Le président américain n'a regretté la mort de George Floyd que du bout des lèvres. Il cache à peine son racisme et il l'encourage parmi ses partisans. Il croit que le remède à la colère des minorités, noire ou autre, c'est le recours à la force. On connaît le débat en France sur les violences policières. Aux États-Unis, les forces de l'ordre ont bénéficié des armes réservées autrefois aux combattants américains du Proche et du Moyen-Orient. Une puissance de feu telle qu'elle tient, certes, en respect les trafiquants de drogue, eux-même surarmés, mais qu'elle laisse peu de chances aux manifestants innocents. Trump a fait écarter ceux de ses concitoyens qui, par milliers, encerclaient la Maison Blanche, pour traverser à pied le square Lafayette à Washington, DC., et poser devant l'église Saint-John, une bible à la main.

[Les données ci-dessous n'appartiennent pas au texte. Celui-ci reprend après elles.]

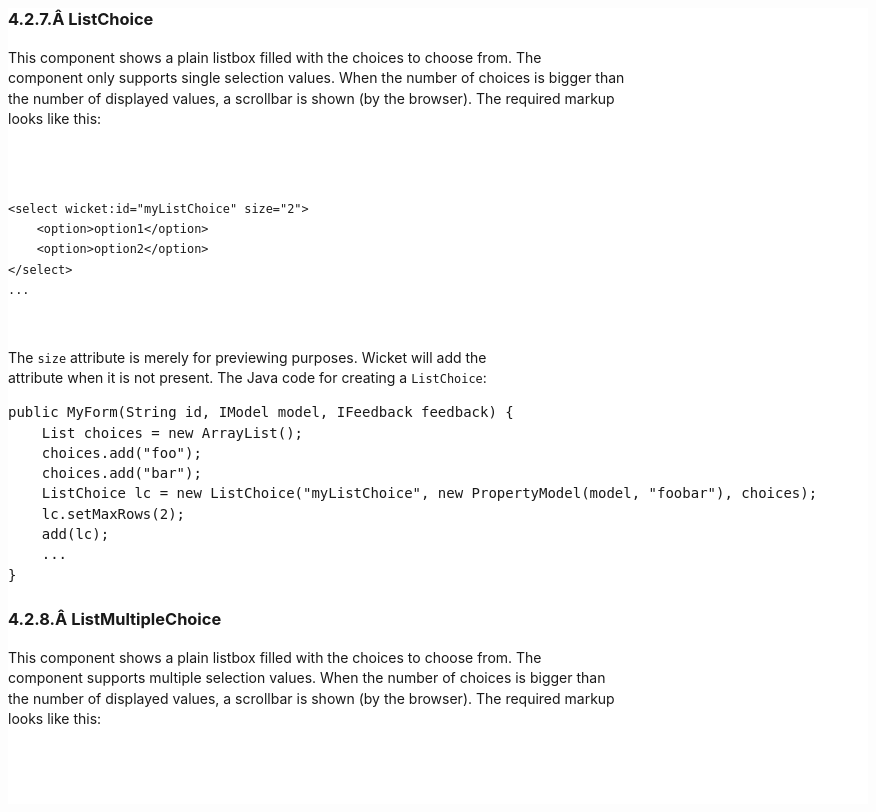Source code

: </div>
<div>
<div>
<div>
<div>
<h3><a name="N1014E"></a>4.2.7.Â ListChoice</h3>
</div>
</div>
</div>
<p>
                    This component shows a plain listbox filled with the choices to choose from. The<br />
                    component only supports single selection values. When the number of choices is bigger than<br />
                    the number of displayed values, a scrollbar is shown (by the browser). The required markup<br />
                    looks like this:
                </p>
<pre><form wicket:id="myForm">

    <select wicket:id="myListChoice" size="2">
        <option>option1</option>
        <option>option2</option>
    </select>
    ...

</form></pre>
<p>
                    The <code>size</code> attribute is merely for previewing purposes. Wicket will add the<br />
                    attribute when it is not present. The Java code for creating a <code>ListChoice</code>:
                </p>
<pre>public MyForm(String id, IModel model, IFeedback feedback) {
    List choices = new ArrayList();
    choices.add("foo");
    choices.add("bar");
    ListChoice lc = new ListChoice("myListChoice", new PropertyModel(model, "foobar"), choices);
    lc.setMaxRows(2);
    add(lc);
    ...
}</pre>
</div>
<div>
<div>
<div>
<div>
<h3><a name="N10161"></a>4.2.8.Â ListMultipleChoice</h3>
</div>
</div>
</div>
<p>
                    This component shows a plain listbox filled with the choices to choose from. The<br />
                    component supports multiple selection values. When the number of choices is bigger than<br />
                    the number of displayed values, a scrollbar is shown (by the browser). The required markup<br />
                    looks like this:
                </p>
<pre><form wicket:id="myForm">
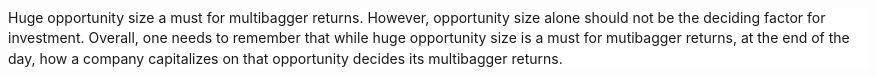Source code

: Huge opportunity size a must for multibagger returns. However, opportunity size alone should not be the deciding factor for investment.
Overall, one needs to remember that while huge opportunity size is a must for mutibagger returns, at the end of the day, how a company capitalizes on that opportunity decides its multibagger returns.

Il s'agit d'une tradition, mais de la façon dont l'actuel président américain s'est comporté, les milieux religieux ont conçu une vive colère. La violence des multiples polices américaines, les armes qu'elles utilisent pour tenir les foules en respect, et surtout le projet de Trump de se reposer sur ses électeurs et ses affidés et de traiter tous les autres comme des menaces ont eu sur l'opinion, y compris sur les hommes et les femmes qui l'ont cotoyé ou le servent encore, un effet déplorable. Comme on le sait, l'affaire Floyd a eu un grand retentissement en Europe, en France en particulier, où l'amalgame a été fait entre les minorités noires des deux pays. Même si on peut déplorer cet amalgame (qui divise d'ailleurs la communauté noire de France), il a établi une sorte de solidarité entre les peuples français et américain. Trump passe son temps à dénigrer les Européens, il menace de retirer partiellement ses troupes d'Allemagne, il les considère non plus comme des alliés mais comme des adversaires, mais ces citoyens du monde que sont les Européens lui ont dit leurs quatre vérités : à leurs yeux, sa conduite, loin d'être présidentielle, est intolérable.
Victime de la crise ?
De sorte que le projet de Trump, isolationnisme, démondialisation, renverserment des alliances (sur ce point, il n'a rencontré que des échecs) est battu en brèche par les démocrates bien sûr, mais aussi par ceux des républicains pour qui le président est en train de saborder son propre navire. Sa totale absence d'empathie pour ceux qui ne voteront pas pour lui, son cynisme, sa vision purement mercantile des rapports entre les États-Unis et le reste du monde ne suffiraient pas à lui faire perdre l'élection du 3 novembre prochain. Mais il exerce son comportement grossier d’éléphant dans un magasin de porcelaine, parfaitement acceptable aux yeux de ses partisans, racistes, xénophobes et intolérants, dans un contexte que la crise sanitaire, l’une des plus mal gérées du monde, a toutefois détérioré.
Il a beau se décrire dans ses tweets (parfois censurés par Twitter) comme un « grand président », il a beau se vanter d'une reprise exceptionnelle à la Bourse, il a beau justifier ses actes les plus odieux, il ne peut pas empêcher la marée du chômage de balayer son pays.
Ces faits sont établis et reconnus, mais il y a, autour de la candidature de Trump, une sorte d'omertà des spécialistes et des historiens, qui refusent de prédire la chute du président, au nom de la prudence la plus élémentaire. Pourtant, on ne voit pas comment ce candidat à un second mandat dont le bilan est si négatif, sur tous les plans, économique, social et politique, pourrait obtenir sa réélection. Ce n'est pas, il est vrai, que le discret et peu enthousiasmant Joe Biden ait une carrure capable de vaincre Trump. Mais les Américains, de droite ou de gauche, appartenant à la majorité silencieuse ou aux minorités, n'ont plus aucune raison de voter pour lui. Sur le simple mot d'ordre d'un peuple accablé, « Tout sauf Trump », le candidat démocrate bénéficierait d'une chance supplémentaire si un tel slogan ne lui nuisait pas. Biden n'est pas, en effet, tout et n'importe quoi. C'est un candidat qui dispose d'un programme élaboré et, surtout, rationnel. Trump est incohérent, dangereux pour l'Amérique. Elle a besoin d'un autre président.